Seine französische Kollegin, Umweltministerin Nathalie Kosciusko-Morizet, zeigte wenig Verständnis für die Proteste. "Wir schicken diesen Müll ins Ausland zurück. Wollen die Demonstranten, dass wir ihn behalten?", fragte sie. Röttgen versicherte, dass die Bundesregierung zu ihrer Verpflichtung stehe, die bei der Nutzung der Atomenergie in Deutschland angefallenen radioaktiven Abfälle auch hierzulande zu entsorgen. Dazu gehörten auch die Abfälle, die am Wochenende in Gorleben erwartet werden. Ein Endlager für den deutschen Atommüll gibt es nicht - die Eignung des Salzstockes Gorleben ist umstritten.

Kretschmann: Demonstrationen unnötig

Baden-Württembergs Ministerpräsident Winfried Kretschmann (Grüne) hält die bevorstehenden Demonstrationen gegen den Castor-Transport nach Gorleben für verzichtbar. "Protest macht jetzt eigentlich keinen Sinn mehr. Beschlossen ist: Deutschland steigt aus der Atomkraft aus", sagte Kretschmann der Wochenzeitung "Die Zeit".
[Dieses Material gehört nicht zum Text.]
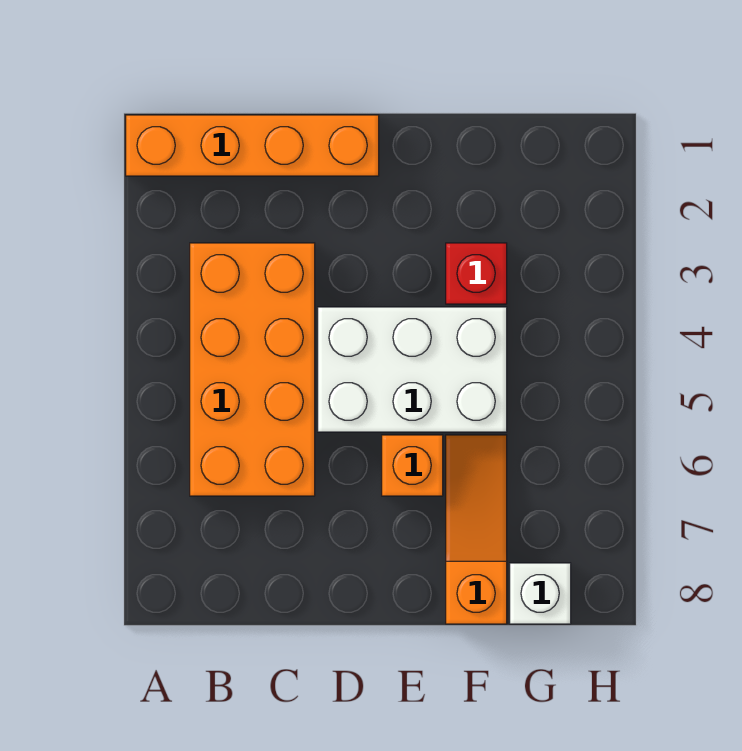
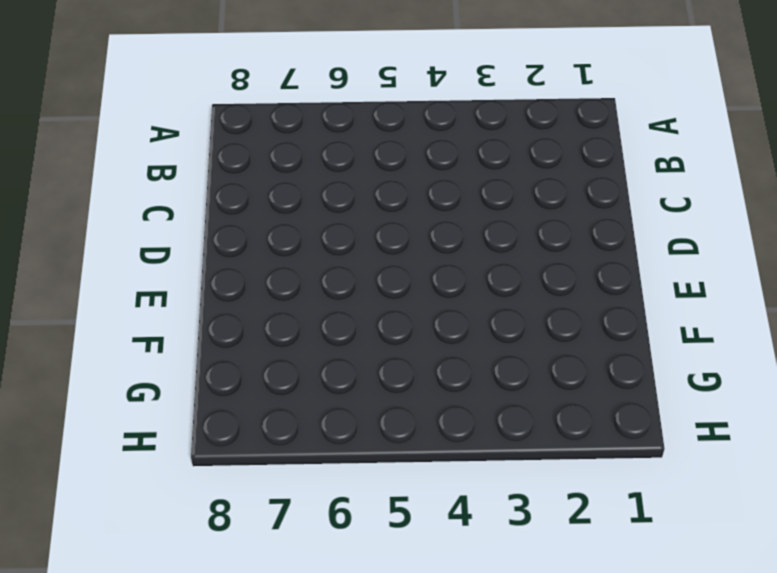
none -> orange brick A1:D1 level 1
none -> orange brick B3:C6 level 1

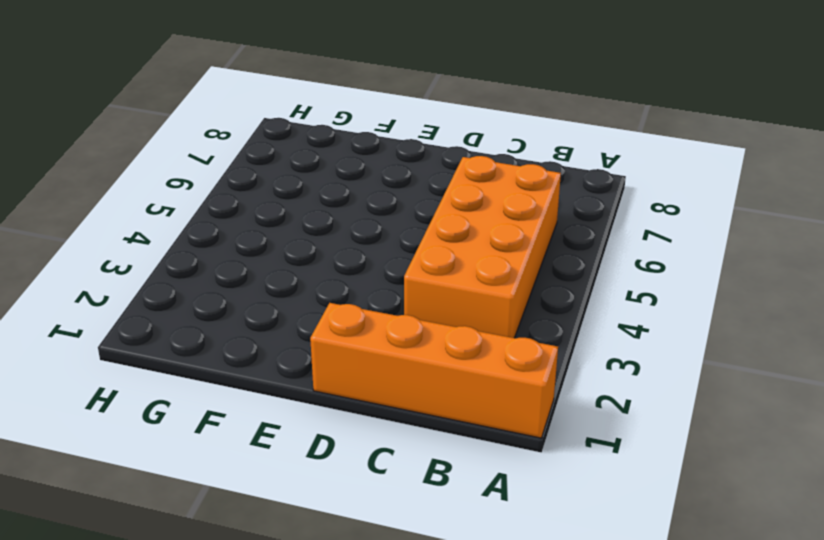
none -> white brick D4:F5 level 1
none -> orange brick E6 level 1

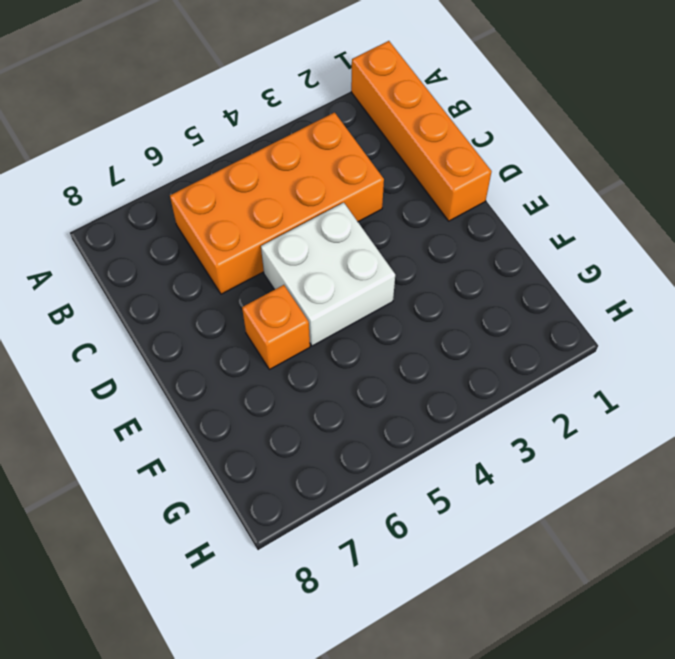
white brick D4:E5 level 1 -> white brick D4:F5 level 1
none -> red brick F3 level 1
none -> orange slope F6:F8 level 1 top 8

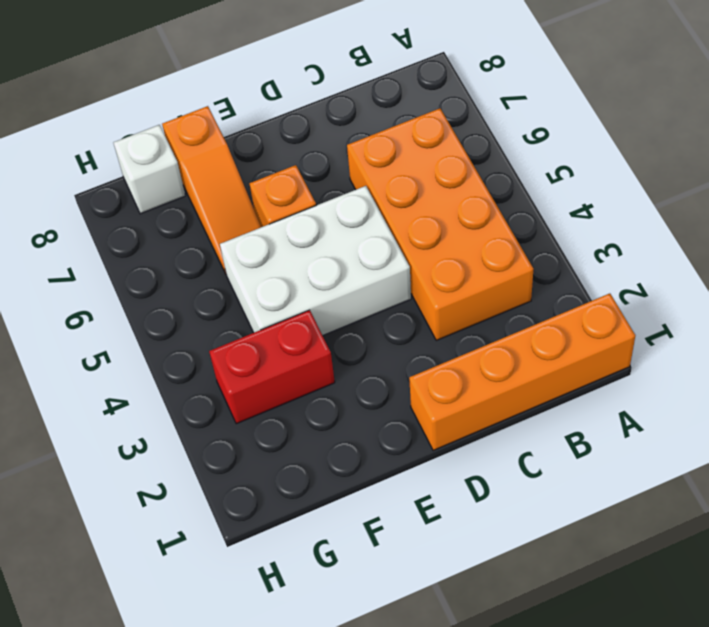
red brick F3:G3 level 1 -> red brick F3 level 1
Mit dem Ausstieg sei die Endlagerfrage neu eröffnet worden, da nun bekannt sei, über wie viel Atommüll insgesamt geredet werde. "Alle Bundesländer haben zugestimmt. Deshalb muss man jetzt nicht nur protestieren, sondern auch zusehen, dass es gemacht wird", fügte Kretschmann hinzu.